I’m amazed actually at how many people still want to count NYC for dead. I see it the other way around: The crisis in the financial sector may end up being good for NY in the long. While the massively over-bloated NY financial industry certainly brought short-term income and tax revenues to the city’s economy, it can also be seen as badly distorting the city’s economy, creating real opportunity costs, and, in effect, crowding out other more inventive, creative, and entrepreneurial kinds of endeavors.
I’m still amazed at those who think of NYC primarily driven by the financial sector. Our team at the MPI has looked at the industry mix, the occupational mix, and all of the various measures, clusters, and LQs, and it is a big, diverse economy. It is among the most diverse in the U.S. and the world – more diverse than Chicago, or Washington, D.C., or even Silicon Valley for that matter – all places with solid futures.
NYC also has a very fast metabolism – perhaps the fastest in the world overall, as research by the Santa Fe Institute shows. Without it, it would not have been able to survive, at its scale. That metabolism means it is not only hyper-efficient, it means it has the underlying capability of generating lots of new ideas in leading edge industries – particularly content-based or even convergence industries, like Bloomberg.
The recent shift toward entrepreneurship and creativity by the Bloomberg administration does not surprise me.

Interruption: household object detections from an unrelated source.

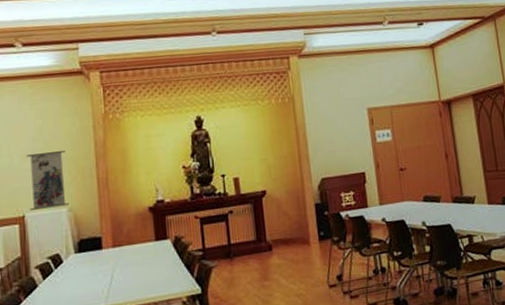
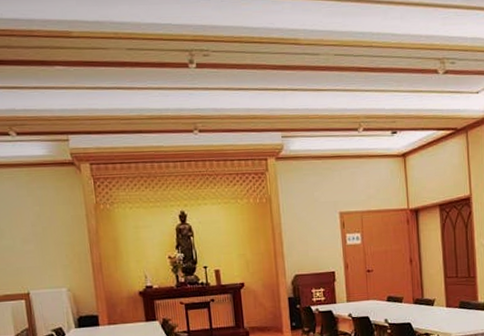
wall scroll: present [26,150,69,210] -> none [27,235,68,288]

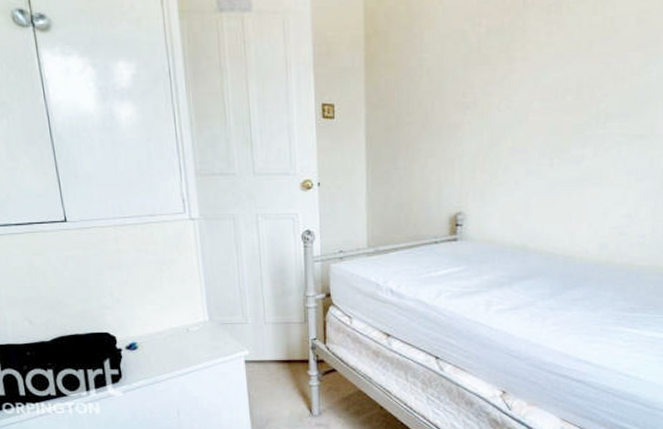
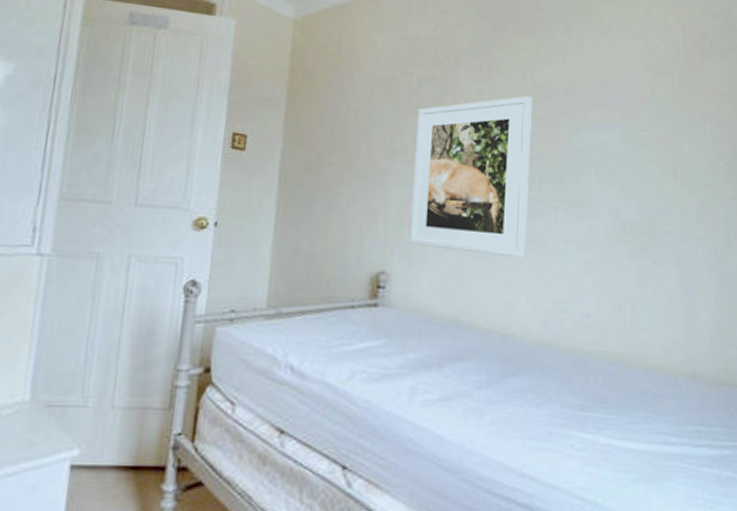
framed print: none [482,33,602,192] -> present [409,96,532,259]

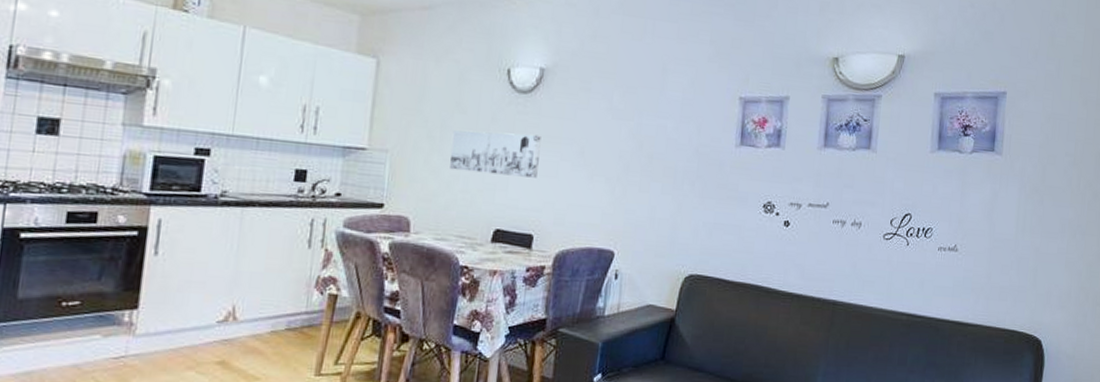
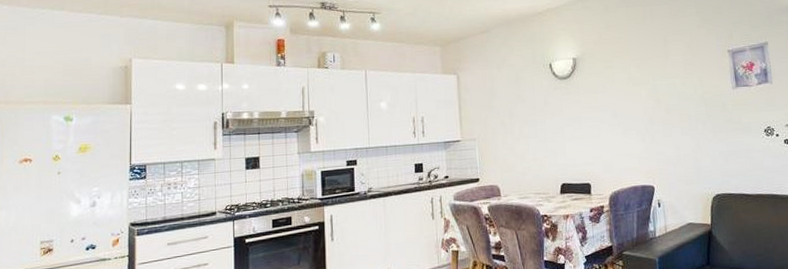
wall art: present [449,130,541,178] -> none [518,108,585,145]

These ideas have been bubbling around the administration since its earliest days. Bloomberg, at the end of the day, is himself an entrepreneur, so he would naturally gravitate to this kind of response in a crisis period.
In the short run, NYC will certainly take a hit – losing an estimated 65,000 plus financial jobs and many, many more overall. The hit will be harder than in some cities and regions, like say Washington, D.C., but not nearly as hard as in most. In the long run, it has the scale, centrality, openness, creativity, and metabolism to come back.
Like I said: My hunch is the reset ends up being a good thing for NYC in the long-run, helping to correct the distortions the over-bloated financial sector brought to the city’s economy. And it’s good to see the Bloomberg administration acknowledging and trying to encourage the creativity and entrepreneurship that have long powered the NYC economy.